HSA is polluting the GPGPU space, along with CUDA. we need less proprietary crap, and more open standards.

What's not open about HSA? If Intel and Nvidia haven't joined it (yet) doesn't mean it's not open. Nvidia treats OpenCL as 2nd class citizen compared to CUDA anyway, and I don't think Intel is that interested in OpenCL anymore, now that they have Phi.
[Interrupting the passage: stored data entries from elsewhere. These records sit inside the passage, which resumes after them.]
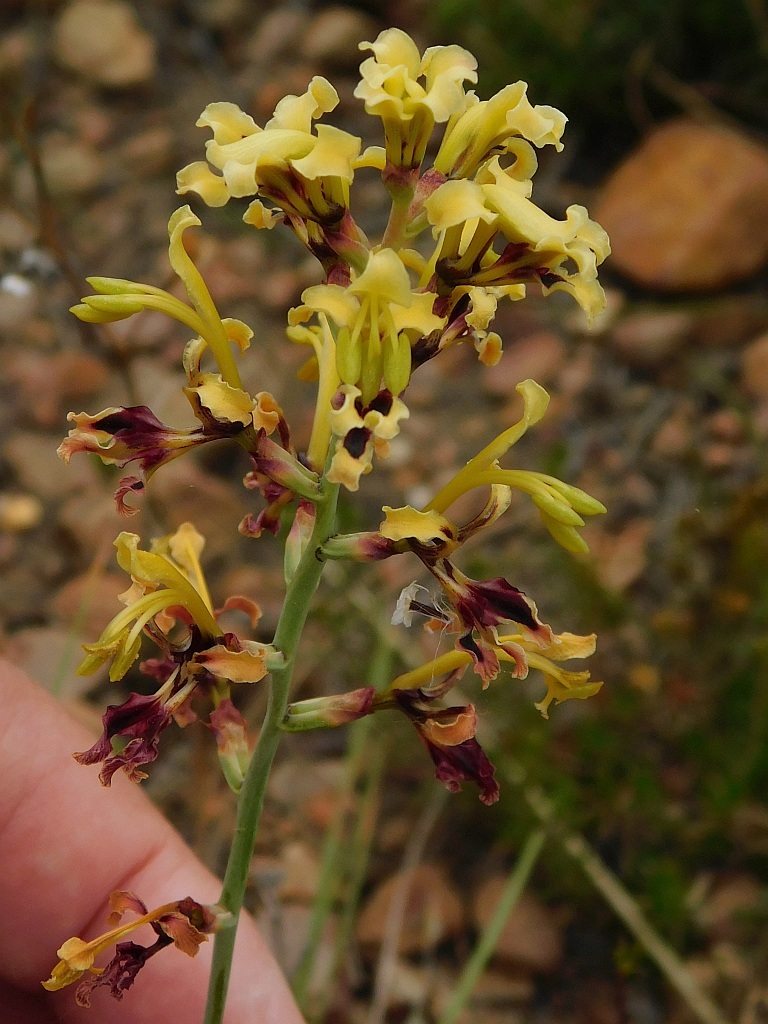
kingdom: Plantae
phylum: Tracheophyta
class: Liliopsida
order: Asparagales
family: Iridaceae
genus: Tritoniopsis
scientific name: Tritoniopsis parviflora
So if neither party is too interested in OpenCL, then I'd rather have HSA than the actual proprietary CUDA/Phi solutions.

there are fewer vendors behind it.

nvidia certainly do treat OpenCL as a second class citizen, and it's incredibly frustrating. however, Intel are very interested in OpenCL, it's their preferred programming model for the Phi..

HSA is a standard like many other in the industry.

OpenCL cannot offer what CUDA does in terms of tooling.

there are far fewer vendors behind HSA than SPIR. AMD and ARM seem to be pushing it hard (and argue it compliments rather than competes with SPIR). but it's just muddying the waters.

hmm, you'll need to be specific about what OpenCL lacks, as there are a lot of tools out there (and a lot of them support CUDA as well)

> there are far fewer vendors behind HSA than SPIR. AMD and ARM seem to be pushing it hard (and argue it compliments rather than competes with SPIR). but it's just muddying the waters.

It will also be the official GPGPU for Java.

> hmm, you'll need to be specific about what OpenCL lacks, as there are a lot of tools out there (and a lot of them support CUDA as well)

Ability to write kernels in C++, Fortran or any other language that targets PTX.